P = (1/2 × 1) + (1/4 × 2) + (1/8 × 4) + … = ∞

Nicholas Bernoulli (1695-1726) foi o primeiro a descrever esse problema em 1713, junto com o primo Daniel Bernoulli (1700-1782). Em 1724, quando Nicholas passou uma temporada em São Petersburgo, apresentou o problema ao czar Pedro, o Grande (1672-1725), que o batizou com o nome da capital de seu império. 
Uma possível solução é que esse jogo ignora a psicologia humana e a condição social dos jogadores.

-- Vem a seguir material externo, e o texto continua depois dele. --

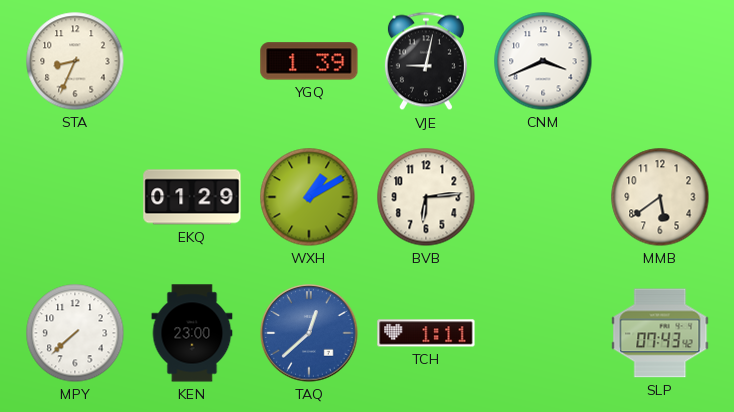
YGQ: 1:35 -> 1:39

Nós estamos considerando apenas o valor monetário do prêmio como algo maior do que o valor que a vitória tem para nós. E ouro vale mais para um miserável sem-teto do que para um bilionário.

Uma vez que acumulamos certa soma, o apelo para obter uma riqueza maior começa a diminuir. Mesmo que não percamos nada, as chances de ganhar são cada vez menores e assim vamos parando de arriscar. A não ser, é claro, que você seja desses que pensam que quanto mais dinheiro melhor, mesmo que não possa (ou nem queira) gastá-lo.

“Os matemáticos”, segundo Gabriel Cramer (1704-1752), “estimam o dinheiro em relação à sua quantidade e os homens de bom-senso em proporção ao uso que podem fazer dele.”